なお、上記の実施形態では、チャンバ取付枠67の縦桟71にマグネット101を、吹出グリル39の縦桟39aにマグネット受け102を設けたが、これに代えて、縦桟39aにマグネット101を、縦桟71にマグネット受け102を設けてもよい。
〔他の実施形態〕
本発明は上記実施形態に限らず、例えば次のように実施されてもよい。
(1)上記各実施形態では、ダクト部42Xの側壁部42cに対して吹出チャンバ33を接続したが、ダクト部42Xの上壁部42aや下壁部42bに対して吹出チャンバ33を接続してもよい。また、空調ダクト32に対して接続する吹出チャンバ33の個数は必ずしも3つである必要はなく、1、2又は4以上であってもよい。
(2)上記各実施形態では、複数のダクト部42(短尺管)が互いに連結されて構成される空調ダクト32に本発明を適用したが、一の長尺管からなる空調ダクトに対して本発明を適用してもよい。
(3)例えば、ダクト部42Xの側壁部42cと吹出チャンバ33の端面部33bとの対向部分において、その一方側には他方側に向けて突出する凸部を設け、他方側には一方側とは反対側に向けて凹む凹部を設け、その凹部に凸部を入り込ませた係合状態でダクト部42Xと吹出チャンバ33とを互いに接続してもよい。その場合、それら両者33,42Xの接続が容易に解除されないようにすることができる。
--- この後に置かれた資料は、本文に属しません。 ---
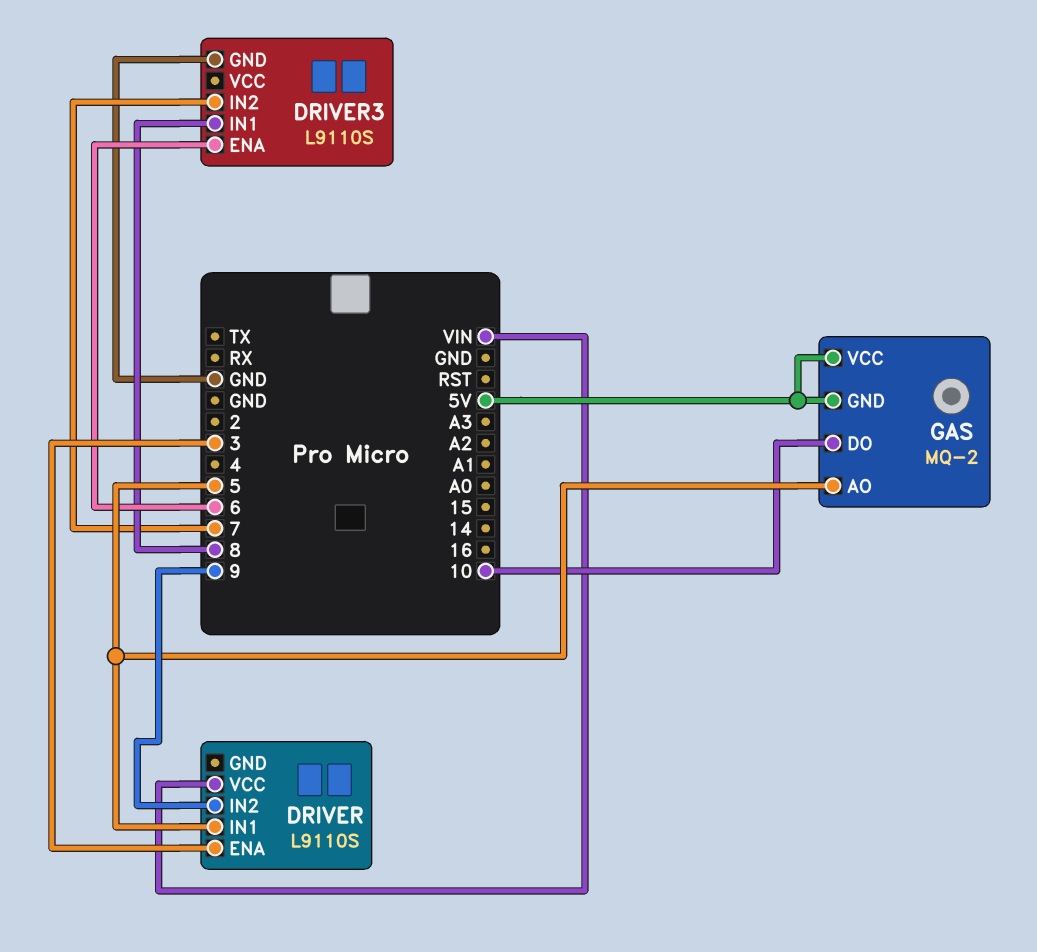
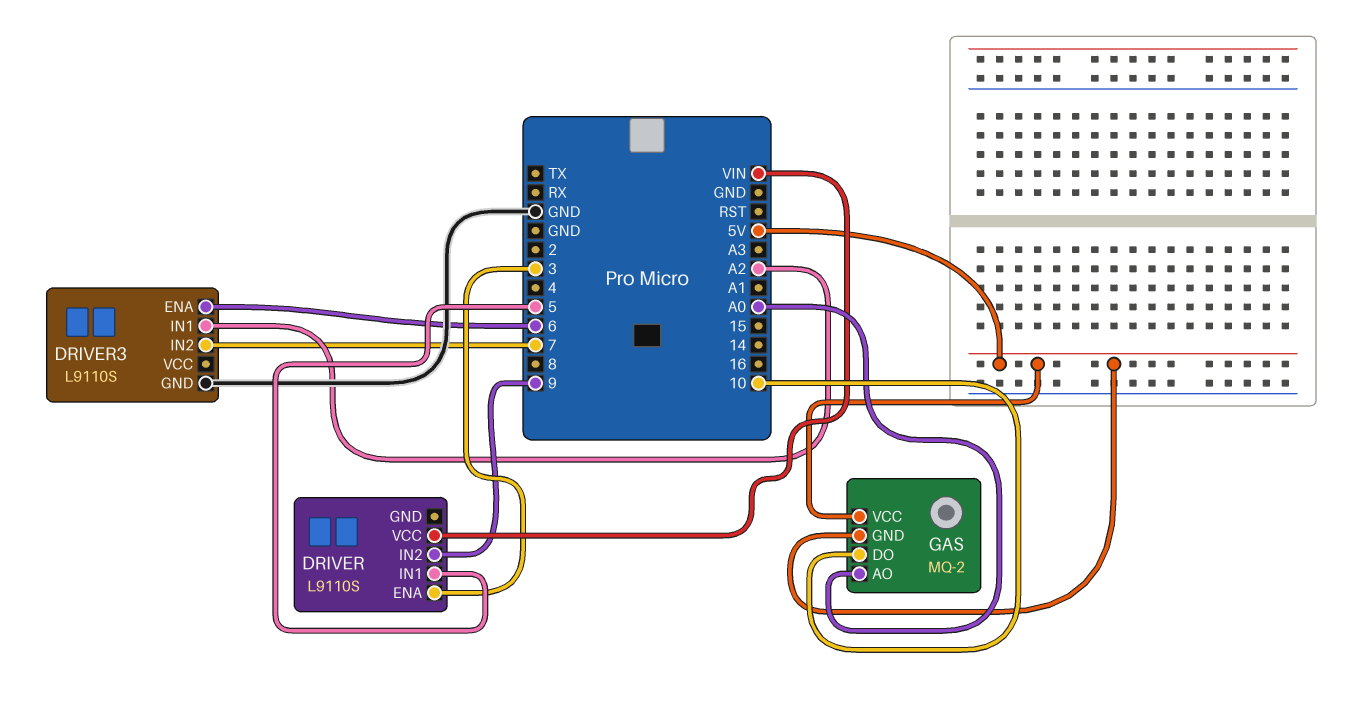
DRIVER3 pin IN1: 8 -> A2
GAS pin AO: 5 -> A0

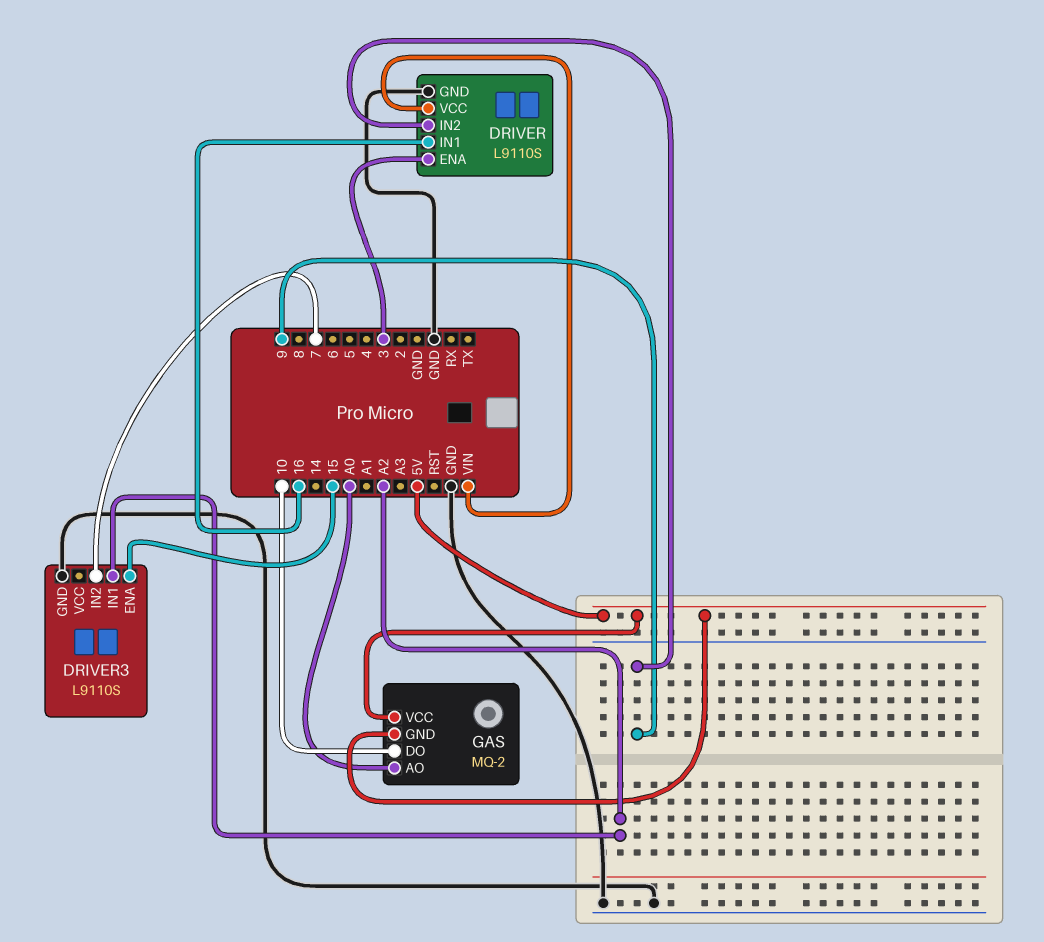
DRIVER pin GND: none -> GND
DRIVER pin IN1: 5 -> 16
DRIVER3 pin ENA: 6 -> 15

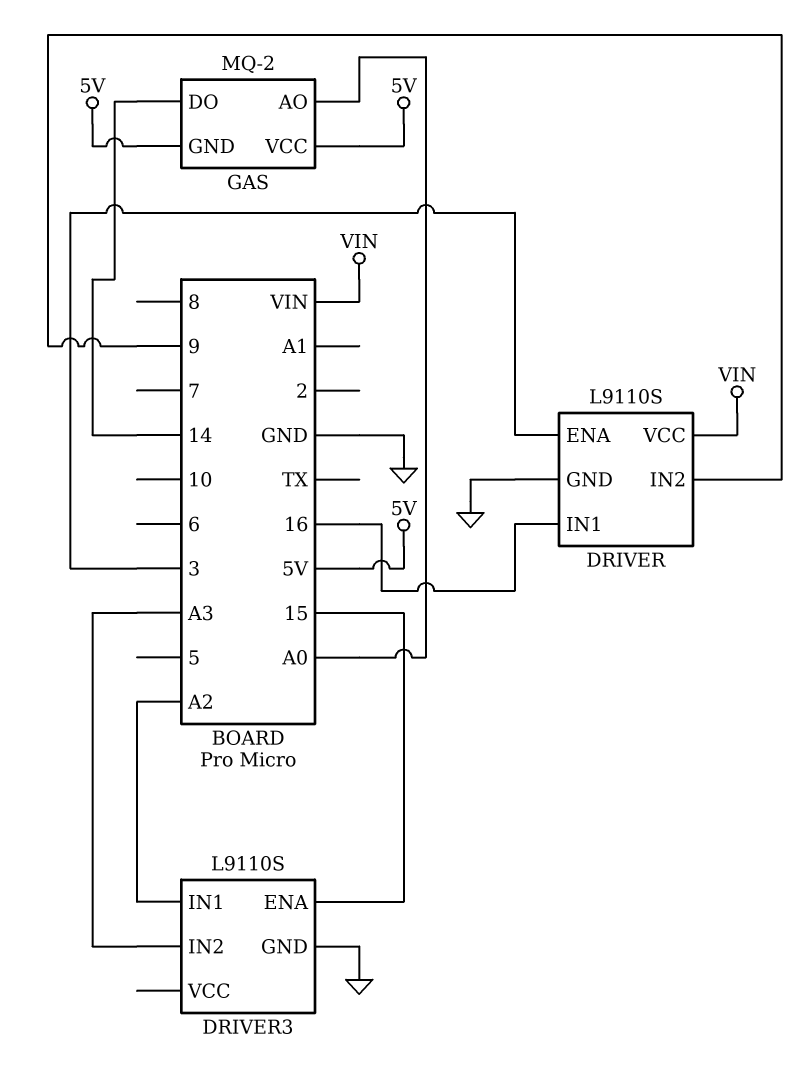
DRIVER3 pin IN2: 7 -> A3
GAS pin DO: 10 -> 14

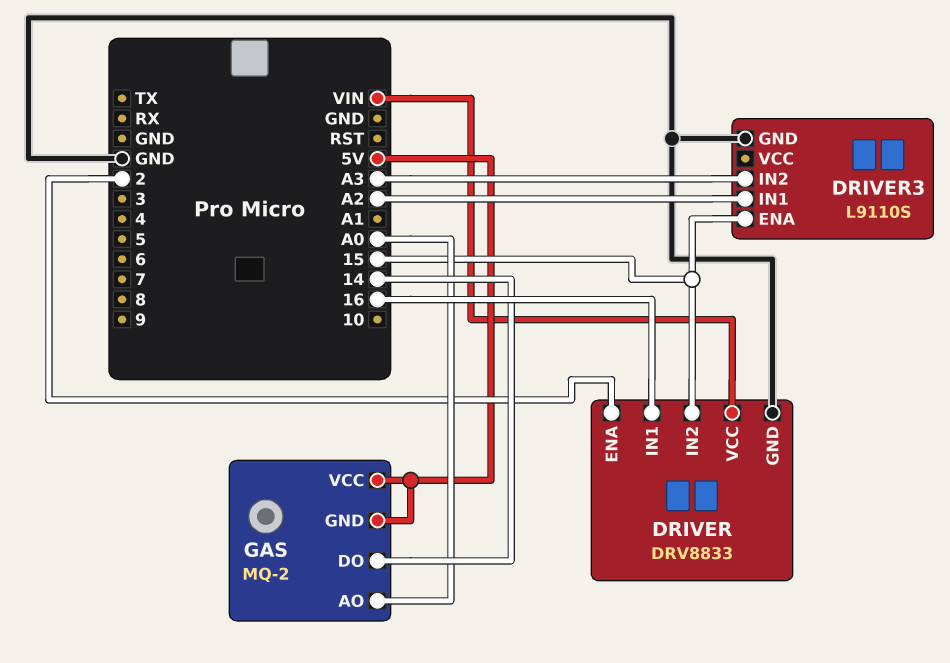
DRIVER: L9110S -> DRV8833
DRIVER pin ENA: 3 -> 2
DRIVER pin IN2: 9 -> 15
また、この場合には、それら両者間の隙間81に、上記凸部を回避して気密部材82を介在させればよい。
(4)上記各実施形態では、空調ダクト32を構成するダクト部42と、吹出チャンバ33とをそれぞれ発泡スチロールにより形成したが、ダクト部42及び吹出チャンバ33のうちいずれか一方又は両方を金属材料や樹脂材料等、発泡スチロール以外の材料により形成してもよい。
(5)上記各実施形態では、気密部材82として発泡EPDMからなるクッション材(発泡ゴム)を用いたが、その他の材料からなるクッション材を用いてもよい。また、気密部材は必ずしもクッション材を用いる必要はなく、ゴム材(天然ゴム、合成ゴム)等その他の弾性材料を用いてもよい。
(6)上記第2の実施形態では、固定金具91に、間仕切壁18(建物)に対する吹出チャンバ33の固定位置をチャンバ接続方向Xに調整可能とする調整手段として、同方向に長い長孔形状に形成された貫通孔92を設けたが、かかる調整手段は必ずしもこれに限定されることはない。例えば、固定金具91に、チャンバ接続方向Xに所定の間隔で複数の貫通孔を形成し、それら貫通孔を調整手段とすることが考えられる。この場合、これら複数の貫通孔のうちいずれの貫通孔を用いて固定金具91をビス95により被固定部93に固定するかで、間仕切壁18に対する吹出チャンバ33の固定位置をチャンバ接続方向Xに調整することが可能となる。
(7)上記第3の実施形態において、マグネット101及びマグネット受け102の取付位置を上記第1の実施形態における取付位置(つまりマグネット84及びマグネット受け85の取付位置)に変更してもよい。その場合にも、建物10に揺れが生じた場合には、空調ダクト32と吹出チャンバ33との接続部分に無理な応力が発生する前に、建物10に対する吹出グリル39の固定を解除し、それによって建物10に対する吹出チャンバ33の固定を解除できるため、空調ダクト32と吹出チャンバ33との接続部分に無理な応力が生じるのを確実に抑制することができる。
(8)上記各実施形態では、空調ダクト32に吹出チャンバ33が接続された空調設備30に本発明を適用したが、空調ダクト32に吸込チャンバ(空調チャンバに相当)が接続された空調設備に本発明を適用してもよい。かかる空調設備としては、例えば吸込チャンバの吸込口(開口部に相当)より居室15内の空気を吸い込みそれを空調ダクト32を介して空調装置31に還気として供給するものが考えられる。この場合にも、空調ダクト32と吸込チャンバとを非連結として互いに相対移動可能とすれば、地震時等において空調ダクト32や吸込チャンバに破損や変形が生じるのを抑制することができる。
また、この場合、吸込チャンバの吸込口側に、吸込グリル(空調グリルに相当)を設けてもよい。その場合、上記第3の実施形態と同様の構成で、吸込グリルをマグネット101及びマグネット受け102を介して建物10側に着脱可能に取り付け、その吸込グリルに吸込チャンバを固定金具97を介して連結固定してもよい。そうすれば、上記第3の実施形態と同様の効果を得ることができる。
(9)上記実施形態では、空調ダクトが二階部分12の天井裏空間25に設置されていたが、一階部分11の天井裏空間(階間空間)や、床下空間、壁内空間等に設置されていてもよい。